[Start of section]

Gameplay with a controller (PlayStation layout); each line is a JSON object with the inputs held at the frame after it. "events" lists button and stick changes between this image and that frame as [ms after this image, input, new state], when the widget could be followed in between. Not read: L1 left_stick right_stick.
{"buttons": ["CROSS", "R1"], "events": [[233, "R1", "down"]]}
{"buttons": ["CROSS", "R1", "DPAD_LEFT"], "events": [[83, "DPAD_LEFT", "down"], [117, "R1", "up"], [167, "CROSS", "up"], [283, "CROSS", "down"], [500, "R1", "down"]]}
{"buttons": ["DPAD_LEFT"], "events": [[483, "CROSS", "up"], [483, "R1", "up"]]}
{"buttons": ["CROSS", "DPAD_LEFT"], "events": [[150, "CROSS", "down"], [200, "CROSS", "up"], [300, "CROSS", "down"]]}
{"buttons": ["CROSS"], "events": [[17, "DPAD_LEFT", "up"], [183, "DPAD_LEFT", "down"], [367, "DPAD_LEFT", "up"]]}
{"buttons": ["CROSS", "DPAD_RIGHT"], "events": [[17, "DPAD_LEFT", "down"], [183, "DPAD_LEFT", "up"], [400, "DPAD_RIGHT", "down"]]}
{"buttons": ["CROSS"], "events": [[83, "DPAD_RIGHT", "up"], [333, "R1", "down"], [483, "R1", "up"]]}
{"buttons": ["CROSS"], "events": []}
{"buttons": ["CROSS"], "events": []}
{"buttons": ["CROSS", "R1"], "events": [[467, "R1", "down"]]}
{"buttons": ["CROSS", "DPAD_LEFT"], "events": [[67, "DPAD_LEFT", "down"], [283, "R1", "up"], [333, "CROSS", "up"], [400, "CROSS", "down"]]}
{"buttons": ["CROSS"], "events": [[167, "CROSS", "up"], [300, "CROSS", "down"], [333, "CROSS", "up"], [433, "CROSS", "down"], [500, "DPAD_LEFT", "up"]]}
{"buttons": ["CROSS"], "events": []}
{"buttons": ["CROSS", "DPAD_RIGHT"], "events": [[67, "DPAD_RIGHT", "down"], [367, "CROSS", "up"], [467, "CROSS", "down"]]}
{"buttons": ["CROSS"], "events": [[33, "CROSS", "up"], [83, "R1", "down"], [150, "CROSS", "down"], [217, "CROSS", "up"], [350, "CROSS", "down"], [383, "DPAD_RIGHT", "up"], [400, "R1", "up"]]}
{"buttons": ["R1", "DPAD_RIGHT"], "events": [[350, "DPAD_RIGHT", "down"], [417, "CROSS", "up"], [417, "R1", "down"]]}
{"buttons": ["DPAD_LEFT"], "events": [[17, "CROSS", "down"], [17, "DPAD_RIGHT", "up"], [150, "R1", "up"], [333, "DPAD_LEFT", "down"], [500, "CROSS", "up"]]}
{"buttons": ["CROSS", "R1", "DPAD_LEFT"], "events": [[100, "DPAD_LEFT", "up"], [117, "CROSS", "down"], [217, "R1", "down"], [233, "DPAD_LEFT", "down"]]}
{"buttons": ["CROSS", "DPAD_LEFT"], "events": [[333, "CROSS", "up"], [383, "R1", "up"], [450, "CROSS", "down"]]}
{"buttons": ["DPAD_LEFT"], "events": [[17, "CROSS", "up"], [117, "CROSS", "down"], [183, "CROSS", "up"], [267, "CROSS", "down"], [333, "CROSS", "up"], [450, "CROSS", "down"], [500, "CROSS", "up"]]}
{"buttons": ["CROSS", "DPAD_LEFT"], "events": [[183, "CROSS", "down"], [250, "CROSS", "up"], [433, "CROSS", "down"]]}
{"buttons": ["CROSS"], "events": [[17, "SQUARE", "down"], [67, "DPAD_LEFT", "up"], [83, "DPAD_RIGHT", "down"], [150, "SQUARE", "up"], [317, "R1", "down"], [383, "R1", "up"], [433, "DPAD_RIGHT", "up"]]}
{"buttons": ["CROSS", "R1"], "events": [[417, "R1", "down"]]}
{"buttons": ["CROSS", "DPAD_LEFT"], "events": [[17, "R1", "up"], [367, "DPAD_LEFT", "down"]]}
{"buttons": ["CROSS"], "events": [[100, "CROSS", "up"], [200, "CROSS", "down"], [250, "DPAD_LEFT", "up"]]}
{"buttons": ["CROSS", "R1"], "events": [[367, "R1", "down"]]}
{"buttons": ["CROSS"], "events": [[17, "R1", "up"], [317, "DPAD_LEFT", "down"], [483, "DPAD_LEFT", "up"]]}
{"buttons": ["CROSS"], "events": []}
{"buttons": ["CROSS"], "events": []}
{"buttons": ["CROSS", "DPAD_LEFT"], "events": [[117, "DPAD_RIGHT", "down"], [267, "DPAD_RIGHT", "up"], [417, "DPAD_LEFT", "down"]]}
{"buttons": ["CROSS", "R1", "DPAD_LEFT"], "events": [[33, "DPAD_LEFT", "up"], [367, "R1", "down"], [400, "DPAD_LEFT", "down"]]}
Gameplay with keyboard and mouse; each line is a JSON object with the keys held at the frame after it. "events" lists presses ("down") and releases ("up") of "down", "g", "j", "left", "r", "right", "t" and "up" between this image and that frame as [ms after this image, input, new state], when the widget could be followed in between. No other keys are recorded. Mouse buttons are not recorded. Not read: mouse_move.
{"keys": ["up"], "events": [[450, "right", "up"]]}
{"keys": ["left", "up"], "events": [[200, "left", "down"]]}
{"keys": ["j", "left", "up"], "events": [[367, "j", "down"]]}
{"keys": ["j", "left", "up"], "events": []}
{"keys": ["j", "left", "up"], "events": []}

[End of section]

## The task
The whole listing should be copied verbatim.

## Output for this task
Gameplay with a controller (PlayStation layout); each line is a JSON object with the inputs held at the frame after it. "events" lists button and stick changes between this image and that frame as [ms after this image, input, new state], when the widget could be followed in between. Not read: L1 left_stick right_stick.
{"buttons": ["CROSS", "R1"], "events": [[233, "R1", "down"]]}
{"buttons": ["CROSS", "R1", "DPAD_LEFT"], "events": [[83, "DPAD_LEFT", "down"], [117, "R1", "up"], [167, "CROSS", "up"], [283, "CROSS", "down"], [500, "R1", "down"]]}
{"buttons": ["DPAD_LEFT"], "events": [[483, "CROSS", "up"], [483, "R1", "up"]]}
{"buttons": ["CROSS", "DPAD_LEFT"], "events": [[150, "CROSS", "down"], [200, "CROSS", "up"], [300, "CROSS", "down"]]}
{"buttons": ["CROSS"], "events": [[17, "DPAD_LEFT", "up"], [183, "DPAD_LEFT", "down"], [367, "DPAD_LEFT", "up"]]}
{"buttons": ["CROSS", "DPAD_RIGHT"], "events": [[17, "DPAD_LEFT", "down"], [183, "DPAD_LEFT", "up"], [400, "DPAD_RIGHT", "down"]]}
{"buttons": ["CROSS"], "events": [[83, "DPAD_RIGHT", "up"], [333, "R1", "down"], [483, "R1", "up"]]}
{"buttons": ["CROSS"], "events": []}
{"buttons": ["CROSS"], "events": []}
{"buttons": ["CROSS", "R1"], "events": [[467, "R1", "down"]]}
{"buttons": ["CROSS", "DPAD_LEFT"], "events": [[67, "DPAD_LEFT", "down"], [283, "R1", "up"], [333, "CROSS", "up"], [400, "CROSS", "down"]]}
{"buttons": ["CROSS"], "events": [[167, "CROSS", "up"], [300, "CROSS", "down"], [333, "CROSS", "up"], [433, "CROSS", "down"], [500, "DPAD_LEFT", "up"]]}
{"buttons": ["CROSS"], "events": []}
{"buttons": ["CROSS", "DPAD_RIGHT"], "events": [[67, "DPAD_RIGHT", "down"], [367, "CROSS", "up"], [467, "CROSS", "down"]]}
{"buttons": ["CROSS"], "events": [[33, "CROSS", "up"], [83, "R1", "down"], [150, "CROSS", "down"], [217, "CROSS", "up"], [350, "CROSS", "down"], [383, "DPAD_RIGHT", "up"], [400, "R1", "up"]]}
{"buttons": ["R1", "DPAD_RIGHT"], "events": [[350, "DPAD_RIGHT", "down"], [417, "CROSS", "up"], [417, "R1", "down"]]}
{"buttons": ["DPAD_LEFT"], "events": [[17, "CROSS", "down"], [17, "DPAD_RIGHT", "up"], [150, "R1", "up"], [333, "DPAD_LEFT", "down"], [500, "CROSS", "up"]]}
{"buttons": ["CROSS", "R1", "DPAD_LEFT"], "events": [[100, "DPAD_LEFT", "up"], [117, "CROSS", "down"], [217, "R1", "down"], [233, "DPAD_LEFT", "down"]]}
{"buttons": ["CROSS", "DPAD_LEFT"], "events": [[333, "CROSS", "up"], [383, "R1", "up"], [450, "CROSS", "down"]]}
{"buttons": ["DPAD_LEFT"], "events": [[17, "CROSS", "up"], [117, "CROSS", "down"], [183, "CROSS", "up"], [267, "CROSS", "down"], [333, "CROSS", "up"], [450, "CROSS", "down"], [500, "CROSS", "up"]]}
{"buttons": ["CROSS", "DPAD_LEFT"], "events": [[183, "CROSS", "down"], [250, "CROSS", "up"], [433, "CROSS", "down"]]}
{"buttons": ["CROSS"], "events": [[17, "SQUARE", "down"], [67, "DPAD_LEFT", "up"], [83, "DPAD_RIGHT", "down"], [150, "SQUARE", "up"], [317, "R1", "down"], [383, "R1", "up"], [433, "DPAD_RIGHT", "up"]]}
{"buttons": ["CROSS", "R1"], "events": [[417, "R1", "down"]]}
{"buttons": ["CROSS", "DPAD_LEFT"], "events": [[17, "R1", "up"], [367, "DPAD_LEFT", "down"]]}
{"buttons": ["CROSS"], "events": [[100, "CROSS", "up"], [200, "CROSS", "down"], [250, "DPAD_LEFT", "up"]]}
{"buttons": ["CROSS", "R1"], "events": [[367, "R1", "down"]]}
{"buttons": ["CROSS"], "events": [[17, "R1", "up"], [317, "DPAD_LEFT", "down"], [483, "DPAD_LEFT", "up"]]}
{"buttons": ["CROSS"], "events": []}
{"buttons": ["CROSS"], "events": []}
{"buttons": ["CROSS", "DPAD_LEFT"], "events": [[117, "DPAD_RIGHT", "down"], [267, "DPAD_RIGHT", "up"], [417, "DPAD_LEFT", "down"]]}
{"buttons": ["CROSS", "R1", "DPAD_LEFT"], "events": [[33, "DPAD_LEFT", "up"], [367, "R1", "down"], [400, "DPAD_LEFT", "down"]]}
Gameplay with keyboard and mouse; each line is a JSON object with the keys held at the frame after it. "events" lists presses ("down") and releases ("up") of "down", "g", "j", "left", "r", "right", "t" and "up" between this image and that frame as [ms after this image, input, new state], when the widget could be followed in between. No other keys are recorded. Mouse buttons are not recorded. Not read: mouse_move.
{"keys": ["up"], "events": [[450, "right", "up"]]}
{"keys": ["left", "up"], "events": [[200, "left", "down"]]}
{"keys": ["j", "left", "up"], "events": [[367, "j", "down"]]}
{"keys": ["j", "left", "up"], "events": []}
{"keys": ["j", "left", "up"], "events": []}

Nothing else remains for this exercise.